WHAT TO WORK ON » Every line of the following records that includes "orologio" should be copied.

DATA UNDER STUDY »
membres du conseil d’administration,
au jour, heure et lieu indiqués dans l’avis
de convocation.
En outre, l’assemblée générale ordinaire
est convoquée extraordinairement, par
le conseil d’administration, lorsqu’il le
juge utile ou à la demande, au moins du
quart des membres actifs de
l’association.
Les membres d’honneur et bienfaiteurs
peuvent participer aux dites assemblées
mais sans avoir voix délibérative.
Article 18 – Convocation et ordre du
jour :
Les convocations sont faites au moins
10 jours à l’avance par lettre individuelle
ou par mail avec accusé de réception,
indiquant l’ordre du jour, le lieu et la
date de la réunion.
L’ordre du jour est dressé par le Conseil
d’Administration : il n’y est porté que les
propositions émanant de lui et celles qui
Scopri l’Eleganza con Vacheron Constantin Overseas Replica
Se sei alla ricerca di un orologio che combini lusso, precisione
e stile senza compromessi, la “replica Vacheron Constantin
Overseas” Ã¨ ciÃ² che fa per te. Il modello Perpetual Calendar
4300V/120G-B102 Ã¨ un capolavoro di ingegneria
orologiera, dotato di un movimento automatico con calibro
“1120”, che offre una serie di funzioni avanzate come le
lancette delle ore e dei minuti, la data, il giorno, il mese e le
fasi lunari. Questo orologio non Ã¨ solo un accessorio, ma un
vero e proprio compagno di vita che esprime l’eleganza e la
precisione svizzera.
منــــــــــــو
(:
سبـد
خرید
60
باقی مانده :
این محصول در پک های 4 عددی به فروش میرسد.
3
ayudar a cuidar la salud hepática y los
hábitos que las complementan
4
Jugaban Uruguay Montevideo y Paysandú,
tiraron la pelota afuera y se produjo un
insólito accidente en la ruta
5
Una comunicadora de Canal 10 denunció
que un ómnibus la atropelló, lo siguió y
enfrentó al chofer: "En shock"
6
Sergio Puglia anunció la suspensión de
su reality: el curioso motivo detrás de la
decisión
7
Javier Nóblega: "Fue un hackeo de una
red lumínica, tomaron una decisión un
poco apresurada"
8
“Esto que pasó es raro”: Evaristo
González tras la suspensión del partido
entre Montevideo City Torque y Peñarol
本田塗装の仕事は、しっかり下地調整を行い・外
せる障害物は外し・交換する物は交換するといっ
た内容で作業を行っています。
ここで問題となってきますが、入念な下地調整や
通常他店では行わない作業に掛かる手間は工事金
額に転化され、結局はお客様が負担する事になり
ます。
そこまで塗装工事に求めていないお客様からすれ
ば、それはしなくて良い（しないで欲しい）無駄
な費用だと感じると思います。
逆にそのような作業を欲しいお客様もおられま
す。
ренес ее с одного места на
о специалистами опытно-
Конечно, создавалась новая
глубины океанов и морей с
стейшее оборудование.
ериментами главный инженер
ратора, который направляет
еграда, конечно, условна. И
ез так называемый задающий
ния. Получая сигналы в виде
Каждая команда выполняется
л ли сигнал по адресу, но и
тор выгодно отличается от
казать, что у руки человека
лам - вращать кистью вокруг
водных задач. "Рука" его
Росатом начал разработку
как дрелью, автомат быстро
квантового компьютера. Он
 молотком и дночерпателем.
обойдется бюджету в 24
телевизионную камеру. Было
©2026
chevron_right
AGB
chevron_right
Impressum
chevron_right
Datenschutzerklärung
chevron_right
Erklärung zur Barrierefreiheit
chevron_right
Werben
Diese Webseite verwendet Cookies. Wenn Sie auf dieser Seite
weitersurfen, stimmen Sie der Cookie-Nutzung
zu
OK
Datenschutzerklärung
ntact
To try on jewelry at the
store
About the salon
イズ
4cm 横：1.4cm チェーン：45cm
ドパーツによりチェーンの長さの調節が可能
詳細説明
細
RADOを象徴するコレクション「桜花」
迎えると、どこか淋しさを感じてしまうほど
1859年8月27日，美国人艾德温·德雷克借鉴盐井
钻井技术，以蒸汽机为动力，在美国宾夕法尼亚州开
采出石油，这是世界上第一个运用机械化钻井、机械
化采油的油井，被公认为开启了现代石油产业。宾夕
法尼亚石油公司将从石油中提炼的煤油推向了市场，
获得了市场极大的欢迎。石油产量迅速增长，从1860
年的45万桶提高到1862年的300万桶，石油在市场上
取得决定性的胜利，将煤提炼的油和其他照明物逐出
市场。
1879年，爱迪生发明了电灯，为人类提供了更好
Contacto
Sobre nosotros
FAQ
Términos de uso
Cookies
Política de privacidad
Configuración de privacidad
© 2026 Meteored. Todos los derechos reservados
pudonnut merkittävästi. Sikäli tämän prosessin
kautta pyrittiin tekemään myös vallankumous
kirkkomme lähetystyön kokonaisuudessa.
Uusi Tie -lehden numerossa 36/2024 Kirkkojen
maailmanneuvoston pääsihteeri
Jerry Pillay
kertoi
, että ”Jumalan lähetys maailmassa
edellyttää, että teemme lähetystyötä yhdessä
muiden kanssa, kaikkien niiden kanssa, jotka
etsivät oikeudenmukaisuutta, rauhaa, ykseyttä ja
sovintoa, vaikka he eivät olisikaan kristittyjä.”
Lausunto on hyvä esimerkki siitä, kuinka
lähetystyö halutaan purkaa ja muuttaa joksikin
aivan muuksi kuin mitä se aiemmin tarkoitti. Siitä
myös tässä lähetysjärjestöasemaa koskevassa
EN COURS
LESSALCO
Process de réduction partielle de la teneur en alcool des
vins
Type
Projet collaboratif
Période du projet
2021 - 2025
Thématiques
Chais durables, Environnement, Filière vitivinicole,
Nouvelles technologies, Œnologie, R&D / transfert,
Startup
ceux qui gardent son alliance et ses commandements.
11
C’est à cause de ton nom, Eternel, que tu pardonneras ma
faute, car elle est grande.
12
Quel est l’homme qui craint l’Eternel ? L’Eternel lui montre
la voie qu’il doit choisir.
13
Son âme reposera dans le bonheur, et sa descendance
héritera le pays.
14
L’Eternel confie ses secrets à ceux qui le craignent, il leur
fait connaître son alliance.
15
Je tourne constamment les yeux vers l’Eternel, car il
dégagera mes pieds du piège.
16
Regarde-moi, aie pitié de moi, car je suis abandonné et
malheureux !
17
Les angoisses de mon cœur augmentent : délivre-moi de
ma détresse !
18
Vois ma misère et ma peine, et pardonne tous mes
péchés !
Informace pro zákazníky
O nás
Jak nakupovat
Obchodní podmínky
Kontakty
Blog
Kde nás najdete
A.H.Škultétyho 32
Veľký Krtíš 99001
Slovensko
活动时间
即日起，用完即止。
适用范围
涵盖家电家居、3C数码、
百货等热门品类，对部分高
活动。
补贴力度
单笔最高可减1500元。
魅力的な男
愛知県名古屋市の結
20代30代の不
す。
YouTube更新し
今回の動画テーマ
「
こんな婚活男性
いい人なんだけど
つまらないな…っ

PROBLEM SOLUTION »
Se sei alla ricerca di un orologio che combini lusso, precisione
fasi lunari. Questo orologio non Ã¨ solo un accessorio, ma un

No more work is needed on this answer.